Who would have thought that online financial Web sites would be far from secure? With Symantec Corp.’s release of its Internet Security Threat Report (ISTR), Volume XII today, the results show that cyber criminals are getting smart, almost too smart for our own good.
Michael Murphy, vice-president and general manager of Symantec Canada, said based on the report’s findings, today’s hackers exhibit a high level of intelligence and organizational skills when it comes to carrying out malicious attacks.
“Most attacks are profit driven for financial gain,” Murphy said. “Looking at attack trends with underground economy servers, there’s a lot of trading going on with credit cards, identities and bank accounts.”
One of the most important findings from the ISTR is that cyber criminals are now moving towards trusted Web sites such as financial and social networking websites to target unsuspecting users. It is in these spaces that cyber criminals compromise the sites and can then target and gain access to confidential user information that can then be used to carry out identity theft and fraud.
Based on the current report, Symantec found there has been an exemplified amount of phishing and MPack toolkits used among cyber criminals. Murphy says MPack has become a popular method of choice for cyber criminals to launch attacks due primarily to the fact that it’s easily accessible in the underground economy with a price point of around US$1,000. Once attackers get a hold of these toolkits, they can then install malicious code and threats on computers in virtually any part of the world.
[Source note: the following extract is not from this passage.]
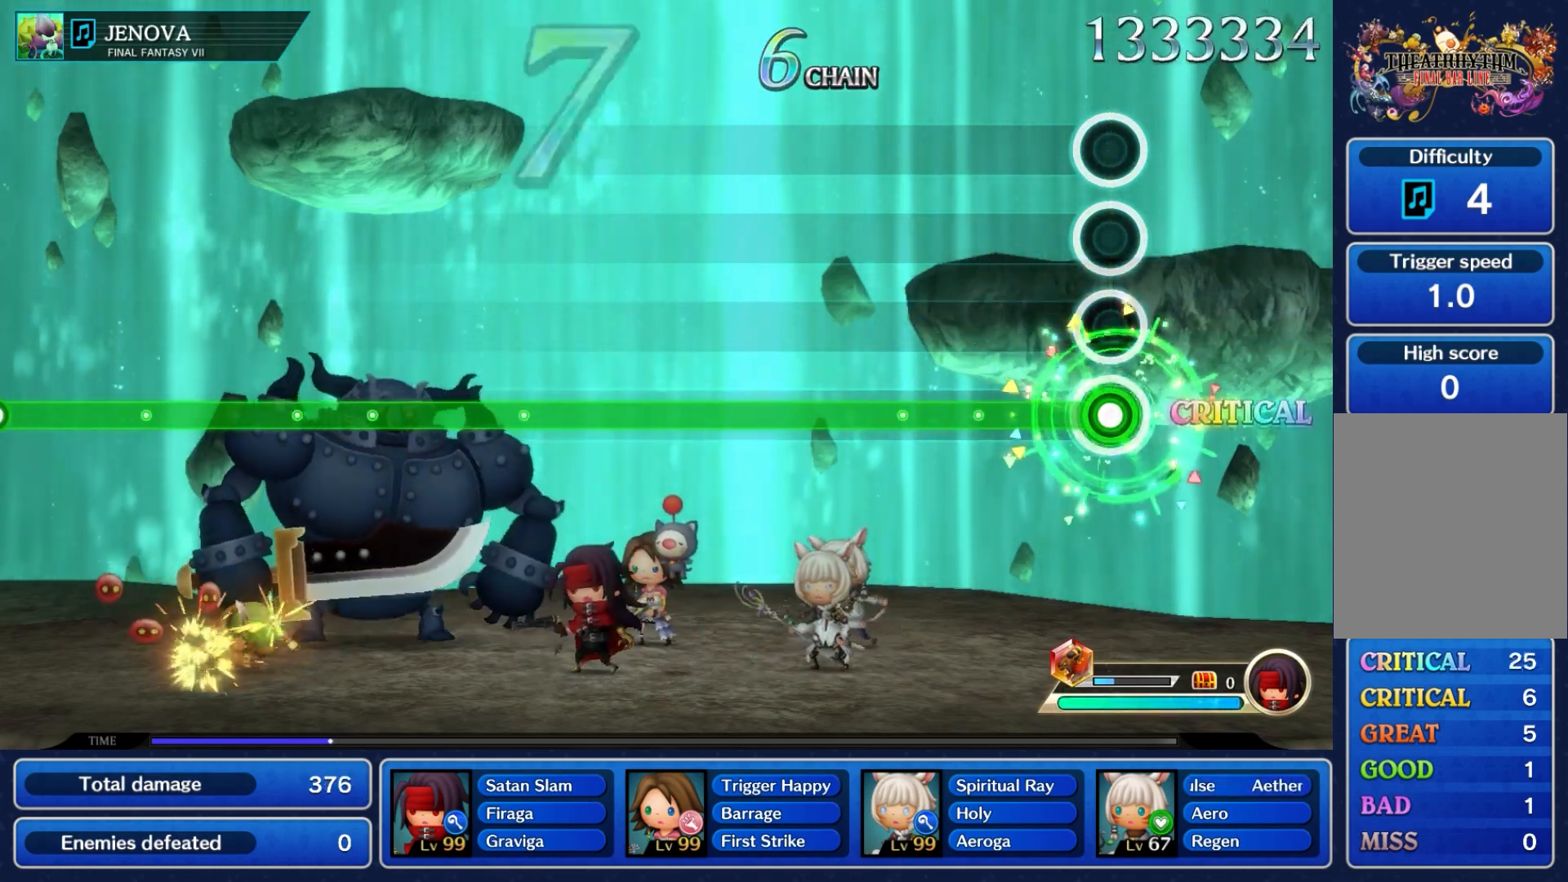
{"buttons": ["L1"], "left_stick": "center", "events": []}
Murphy notes that viruses and worms, which were popular forms of attack before, are now slowly starting to taper off with the recent increase in Trojan attacks in Canada. The reason for the drop in worms, Murphy says, is because they are now highly visible to users. Trojans are not so visible since they are a piece of code that can track key strokes and user passwords, which can lead to compromised systems and/or applications being susceptible to threats.
He added, one of the trends during this period were long and slow attacks that for the most part, often go unnoticed by security and desktop protection software since these attacks are often slow in spreading.
“By the time people do start to take notice, the threat has already moved on and passwords may already been gone,” Murphy said.
The report also found that the education sector accounted for the majority of data breaches with 30 per cent, while the healthcare industry accounted for the least amount of breaches with only 15 per cent.
Murphy points to Norton anti-virus software to help businesses and consumers protect themselves against malicious attacks by saying it offers the utmost in security protection since it protects against vulnerabilities.
“As market share continues to grow, threats and attacks will also grow,” Murphy said. “Attackers will always find ways to send out threats and spam and it’s our job as an IT risk management company to ensure that these vulnerabilities don’t happen.”
The ISTR also found cyber criminals starting to move into the online gaming space to target victims for financial gain since in some instances, items can be purchased with real money directly from the game.
When it comes to future trends, Symantec predicts there will be a different philosophy when it comes to using the whitelist/blacklist feature.
“We’ll move towards a whitelist philosophy where only the good things will run on the computer,” Murphy said. “This is because the threats are starting to outweigh the goods, so it would be much easier if things would run after a whitelist check is completed.”
In addition to security software offerings, Murphy also points to Symantec’s channel for help.
“There’s a tremendous amount of opportunities for our partners in this space,” Murphy said. “We rely on the channel to help with our services. Where the channel has value is that they already sell hardware and applications. We at Symantec will then work with them to help them with their expertise for service offerings and their performance.”
Published bi-annually, this period’s ISTR covers the time frame spanning from Jan. 1, 2007 to Jun. 30, 2007. The ISTR is an extensive report with an emphasis on security data and malicious code threats and trends that Symantec sees based on information collected from over 40,000 sensors in more than 180 countries. The purpose of the report is to educate and raise awareness in order to help mitigate future security risks.